BRAN has many parameters that can be setted, depending on the scope of it usage, and this makes it more user-friendly than other complementary tools.
python3 /path_to_BRAN/BinReadAnalyzer.py -h
-bs BIN_SIZE, --bin_size BIN_SIZE
The length in bp, of the segments that split the
chromosomes equally.
-fl FLAG_LIST [FLAG_LIST ...], --flag_list FLAG_LIST [FLAG_LIST ...]
A list of the bitwise-flags in BAM/SAM format that
identify the reads to be counted during analyses; if
different flags wants to be added, add them as strings
(e.g. "177" "129").
-fc FOLD_CHANGE, --fold_change FOLD_CHANGE
A number to set as fold-change cut-off to detect
significantly different bins.
-co CONTROL_NAME, --control_name CONTROL_NAME
The name of the control sample(s) for the fold_change
analysis, it should be the same name as the column
name in the read_counts data structure, so the name of
the alignment file used as a baseline, without the
'.bam'.
-pw, --pairwise If specified, the fold change is calculated pairwise
between each sample and the control_sample.
-c, --cigar If specified, it allows the application of filters on
cigar_string, per read.
-cf CIGAR_FILTER [CIGAR_FILTER ...], --cigar_filter CIGAR_FILTER [CIGAR_FILTER ...]

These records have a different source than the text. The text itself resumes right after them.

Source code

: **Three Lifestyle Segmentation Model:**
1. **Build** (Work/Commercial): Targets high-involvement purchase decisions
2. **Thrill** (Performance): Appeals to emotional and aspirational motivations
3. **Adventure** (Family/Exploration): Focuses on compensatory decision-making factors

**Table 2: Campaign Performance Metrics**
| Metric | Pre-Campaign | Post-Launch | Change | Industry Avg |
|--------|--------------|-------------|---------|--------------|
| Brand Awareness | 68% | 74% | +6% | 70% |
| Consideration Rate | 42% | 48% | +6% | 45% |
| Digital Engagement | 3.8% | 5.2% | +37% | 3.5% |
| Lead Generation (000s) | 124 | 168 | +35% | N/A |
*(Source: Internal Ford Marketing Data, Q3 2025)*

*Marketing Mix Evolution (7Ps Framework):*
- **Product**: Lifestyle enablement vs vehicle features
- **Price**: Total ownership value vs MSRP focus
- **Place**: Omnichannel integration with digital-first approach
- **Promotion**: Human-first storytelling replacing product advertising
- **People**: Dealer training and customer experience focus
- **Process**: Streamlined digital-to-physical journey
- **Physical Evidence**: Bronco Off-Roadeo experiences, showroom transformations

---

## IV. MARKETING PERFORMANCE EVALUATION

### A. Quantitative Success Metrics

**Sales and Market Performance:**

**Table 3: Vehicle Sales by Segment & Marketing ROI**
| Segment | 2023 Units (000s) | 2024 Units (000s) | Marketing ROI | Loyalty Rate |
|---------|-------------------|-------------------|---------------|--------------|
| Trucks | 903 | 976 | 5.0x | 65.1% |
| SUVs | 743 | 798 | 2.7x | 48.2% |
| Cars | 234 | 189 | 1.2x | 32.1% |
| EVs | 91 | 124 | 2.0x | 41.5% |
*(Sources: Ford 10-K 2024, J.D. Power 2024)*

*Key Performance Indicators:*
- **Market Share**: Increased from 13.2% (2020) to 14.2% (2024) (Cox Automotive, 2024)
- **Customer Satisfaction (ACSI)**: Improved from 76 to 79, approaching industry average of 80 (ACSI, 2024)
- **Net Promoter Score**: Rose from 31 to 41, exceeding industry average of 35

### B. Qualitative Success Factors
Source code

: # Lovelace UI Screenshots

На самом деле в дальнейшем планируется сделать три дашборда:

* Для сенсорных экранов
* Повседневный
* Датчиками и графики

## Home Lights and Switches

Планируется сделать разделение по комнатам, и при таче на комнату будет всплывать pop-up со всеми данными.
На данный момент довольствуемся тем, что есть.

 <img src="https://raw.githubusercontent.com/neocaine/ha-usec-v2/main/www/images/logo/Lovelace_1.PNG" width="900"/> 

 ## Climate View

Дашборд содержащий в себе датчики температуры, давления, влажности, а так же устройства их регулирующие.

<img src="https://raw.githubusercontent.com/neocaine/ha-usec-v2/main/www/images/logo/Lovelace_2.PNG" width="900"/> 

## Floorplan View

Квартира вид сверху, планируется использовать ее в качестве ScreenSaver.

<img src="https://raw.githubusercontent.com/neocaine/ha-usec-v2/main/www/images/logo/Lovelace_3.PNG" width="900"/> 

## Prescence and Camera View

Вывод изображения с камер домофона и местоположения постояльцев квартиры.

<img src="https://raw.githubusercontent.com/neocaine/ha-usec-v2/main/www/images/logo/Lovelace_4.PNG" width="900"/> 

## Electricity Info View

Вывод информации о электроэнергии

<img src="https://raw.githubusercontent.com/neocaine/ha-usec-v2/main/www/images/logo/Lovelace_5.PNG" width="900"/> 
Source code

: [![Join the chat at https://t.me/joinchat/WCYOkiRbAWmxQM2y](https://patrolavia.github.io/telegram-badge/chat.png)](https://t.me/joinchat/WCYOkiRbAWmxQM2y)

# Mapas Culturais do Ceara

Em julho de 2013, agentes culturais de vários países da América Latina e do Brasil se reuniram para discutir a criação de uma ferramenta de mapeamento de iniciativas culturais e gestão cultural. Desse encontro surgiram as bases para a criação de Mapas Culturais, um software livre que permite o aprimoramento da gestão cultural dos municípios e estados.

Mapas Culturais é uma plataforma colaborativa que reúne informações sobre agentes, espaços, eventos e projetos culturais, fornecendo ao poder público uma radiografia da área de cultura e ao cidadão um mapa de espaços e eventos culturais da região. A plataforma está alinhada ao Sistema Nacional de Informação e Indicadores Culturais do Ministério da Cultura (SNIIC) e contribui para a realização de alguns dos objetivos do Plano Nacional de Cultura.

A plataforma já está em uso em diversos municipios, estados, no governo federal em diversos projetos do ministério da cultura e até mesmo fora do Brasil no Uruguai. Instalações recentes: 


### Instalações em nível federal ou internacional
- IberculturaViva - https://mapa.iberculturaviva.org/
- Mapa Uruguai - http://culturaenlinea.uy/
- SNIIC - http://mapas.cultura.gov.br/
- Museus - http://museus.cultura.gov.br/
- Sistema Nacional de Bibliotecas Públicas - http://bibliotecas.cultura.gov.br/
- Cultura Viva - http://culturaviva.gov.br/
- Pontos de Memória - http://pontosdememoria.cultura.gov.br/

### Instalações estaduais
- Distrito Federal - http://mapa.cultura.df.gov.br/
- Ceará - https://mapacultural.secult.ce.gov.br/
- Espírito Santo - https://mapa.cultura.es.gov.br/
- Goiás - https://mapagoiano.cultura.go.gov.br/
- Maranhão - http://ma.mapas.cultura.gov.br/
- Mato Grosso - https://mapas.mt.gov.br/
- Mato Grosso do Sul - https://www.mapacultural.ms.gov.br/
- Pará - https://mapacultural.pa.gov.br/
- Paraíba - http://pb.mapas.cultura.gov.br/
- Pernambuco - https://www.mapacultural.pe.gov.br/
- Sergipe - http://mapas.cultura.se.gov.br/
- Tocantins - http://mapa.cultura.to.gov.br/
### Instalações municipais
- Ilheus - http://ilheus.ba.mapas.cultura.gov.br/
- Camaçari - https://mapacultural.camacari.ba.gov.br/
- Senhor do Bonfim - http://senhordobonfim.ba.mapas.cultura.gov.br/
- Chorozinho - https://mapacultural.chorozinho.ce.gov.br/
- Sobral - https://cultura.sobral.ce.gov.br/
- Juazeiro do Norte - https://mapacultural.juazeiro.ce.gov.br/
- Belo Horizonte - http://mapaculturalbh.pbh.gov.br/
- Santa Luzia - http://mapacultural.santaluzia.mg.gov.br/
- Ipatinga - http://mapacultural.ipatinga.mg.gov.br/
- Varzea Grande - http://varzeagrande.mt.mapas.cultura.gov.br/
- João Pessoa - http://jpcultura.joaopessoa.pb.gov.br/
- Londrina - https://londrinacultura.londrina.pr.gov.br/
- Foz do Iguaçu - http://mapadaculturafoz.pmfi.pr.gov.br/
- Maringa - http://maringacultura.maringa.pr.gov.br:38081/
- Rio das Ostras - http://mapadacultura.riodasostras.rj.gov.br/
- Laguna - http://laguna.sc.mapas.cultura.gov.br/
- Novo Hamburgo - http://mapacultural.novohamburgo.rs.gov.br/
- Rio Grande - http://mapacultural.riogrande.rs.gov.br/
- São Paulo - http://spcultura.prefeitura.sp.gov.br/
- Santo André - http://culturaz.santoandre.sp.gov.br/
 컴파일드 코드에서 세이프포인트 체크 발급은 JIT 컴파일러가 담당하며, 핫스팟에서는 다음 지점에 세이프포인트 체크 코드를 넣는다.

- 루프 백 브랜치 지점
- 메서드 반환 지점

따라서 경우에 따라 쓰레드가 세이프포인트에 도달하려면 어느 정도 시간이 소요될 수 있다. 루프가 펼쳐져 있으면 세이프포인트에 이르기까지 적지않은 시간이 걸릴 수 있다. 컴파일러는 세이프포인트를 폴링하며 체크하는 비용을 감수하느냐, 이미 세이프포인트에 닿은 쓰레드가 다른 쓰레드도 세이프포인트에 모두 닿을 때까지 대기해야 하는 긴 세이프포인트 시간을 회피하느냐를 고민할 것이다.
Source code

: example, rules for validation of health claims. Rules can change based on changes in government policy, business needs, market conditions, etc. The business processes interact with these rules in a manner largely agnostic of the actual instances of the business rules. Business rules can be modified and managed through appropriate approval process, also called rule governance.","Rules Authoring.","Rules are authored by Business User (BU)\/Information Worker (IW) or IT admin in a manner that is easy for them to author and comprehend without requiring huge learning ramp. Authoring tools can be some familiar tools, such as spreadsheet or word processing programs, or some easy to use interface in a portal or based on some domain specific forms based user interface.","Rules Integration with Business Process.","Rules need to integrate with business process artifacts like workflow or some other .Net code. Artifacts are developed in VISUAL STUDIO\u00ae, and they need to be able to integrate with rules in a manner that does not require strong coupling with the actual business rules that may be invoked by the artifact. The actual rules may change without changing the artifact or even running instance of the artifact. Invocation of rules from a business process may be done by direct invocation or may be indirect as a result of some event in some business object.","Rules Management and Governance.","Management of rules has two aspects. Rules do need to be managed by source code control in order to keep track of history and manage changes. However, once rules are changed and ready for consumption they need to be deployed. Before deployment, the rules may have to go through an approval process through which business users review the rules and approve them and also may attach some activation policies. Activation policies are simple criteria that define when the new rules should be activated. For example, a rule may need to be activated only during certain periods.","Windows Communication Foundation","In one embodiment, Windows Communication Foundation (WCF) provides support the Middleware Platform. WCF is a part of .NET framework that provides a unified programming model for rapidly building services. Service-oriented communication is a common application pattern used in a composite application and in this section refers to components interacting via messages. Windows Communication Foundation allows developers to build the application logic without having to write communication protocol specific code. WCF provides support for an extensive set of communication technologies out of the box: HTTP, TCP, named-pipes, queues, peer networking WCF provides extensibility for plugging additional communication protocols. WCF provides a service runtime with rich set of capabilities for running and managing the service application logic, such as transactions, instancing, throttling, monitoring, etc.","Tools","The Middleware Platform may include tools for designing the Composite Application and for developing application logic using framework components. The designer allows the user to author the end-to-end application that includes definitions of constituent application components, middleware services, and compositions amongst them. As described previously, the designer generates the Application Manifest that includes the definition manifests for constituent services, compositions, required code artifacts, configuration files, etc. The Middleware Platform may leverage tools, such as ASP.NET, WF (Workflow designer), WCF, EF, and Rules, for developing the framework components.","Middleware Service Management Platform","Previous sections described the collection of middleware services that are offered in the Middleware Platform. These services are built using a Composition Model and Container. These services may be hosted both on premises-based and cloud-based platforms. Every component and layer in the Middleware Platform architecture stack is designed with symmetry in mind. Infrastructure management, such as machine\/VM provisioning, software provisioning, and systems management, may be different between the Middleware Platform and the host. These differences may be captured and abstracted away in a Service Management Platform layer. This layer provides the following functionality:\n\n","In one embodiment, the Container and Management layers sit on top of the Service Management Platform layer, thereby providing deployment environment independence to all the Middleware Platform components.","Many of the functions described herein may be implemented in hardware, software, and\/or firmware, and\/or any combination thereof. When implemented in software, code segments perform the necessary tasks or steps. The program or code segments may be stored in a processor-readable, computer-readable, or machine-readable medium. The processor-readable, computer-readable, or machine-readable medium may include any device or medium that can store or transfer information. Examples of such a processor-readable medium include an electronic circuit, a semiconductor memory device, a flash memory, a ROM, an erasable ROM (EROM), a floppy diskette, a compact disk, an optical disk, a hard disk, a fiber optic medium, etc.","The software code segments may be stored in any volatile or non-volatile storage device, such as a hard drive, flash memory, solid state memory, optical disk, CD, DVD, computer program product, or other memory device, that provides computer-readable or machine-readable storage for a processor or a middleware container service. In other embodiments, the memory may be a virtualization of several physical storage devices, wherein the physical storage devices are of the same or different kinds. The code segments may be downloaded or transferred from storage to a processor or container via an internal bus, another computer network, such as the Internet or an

If specified, the reads mapped with soft and hard
clipping (S and H) by default, are taken out form the
read counts; it returns a data frame with same
structure of the default one but with 2 different
columns for sample, one without counting the reads
having these filters and the other counting only the
reads having these filters. (Specify other filters
using e.g. "I" "D").
-u, --unmapped If specified, also a .txt file is created, with all
the unmapped reads and, as last raw, the counts for
each sample.
-ch CHROMOSOME, --chromosome CHROMOSOME
The number of the chromosome of interest to obtain a
restricted view of the data.
-s SAMPLE, --sample SAMPLE
The name of the clone of interest to obtain a
restricted view of the data.
-bc BIN_CHROMOSOMES [BIN_CHROMOSOMES ...], --bin_chromosomes BIN_CHROMOSOMES [BIN_CHROMOSOMES ...]
The name of the chromosome for each interesting bin
(no repetitions) from which retrieve IDs information.
Specify it as e.g. -bc chr1 chr2 chr4.
-bp BIN_POSITIONS, --bin_positions BIN_POSITIONS
The bin position on the corresponding chromosome, be
careful that for each position/list of positions there
is one and only one chromosome.
Specify it like e.g. -bp 1000000 -bp 1200000 -bp [1340000, 6260000].
-id, --identifier If specified also the retrieval of read IDs will be done.
-f FOLDER [FOLDER ...], --folder FOLDER [FOLDER ...]
The path to the folder in which are located the files
to be analyzed (.bam).
-op OUTPUT_PICKLE, --output_pickle OUTPUT_PICKLE
The path to the folder in which search the pickle file
already created.
-sf SAVING_FOLDER, --saving_folder SAVING_FOLDER
Path to the directory in which save all outputs.
ATTENTION: for plots, new directory is automatically
created with default name: /plots/[bin_size]/.
-fo SAVING_FORMAT, --saving_format SAVING_FORMAT
file format for saved plot images, the choice is
between: ["svg", "jpeg", "pdf", "png"]. Default format
is: svg.
-vb, --violin_bar If specified BRAN returns and save only the violin and
the bar plots.
-sc, --scatter If specified BRAN returns and save only the scatter
distribution plots.
-cp, --fold_change_pl
If specified BRAN returns and save only the fold change
plots.
-i, --read_info If specified, a data-frame with information on the
read ID, and if the read and its mate map in the same
bin in the same chromosome, is created.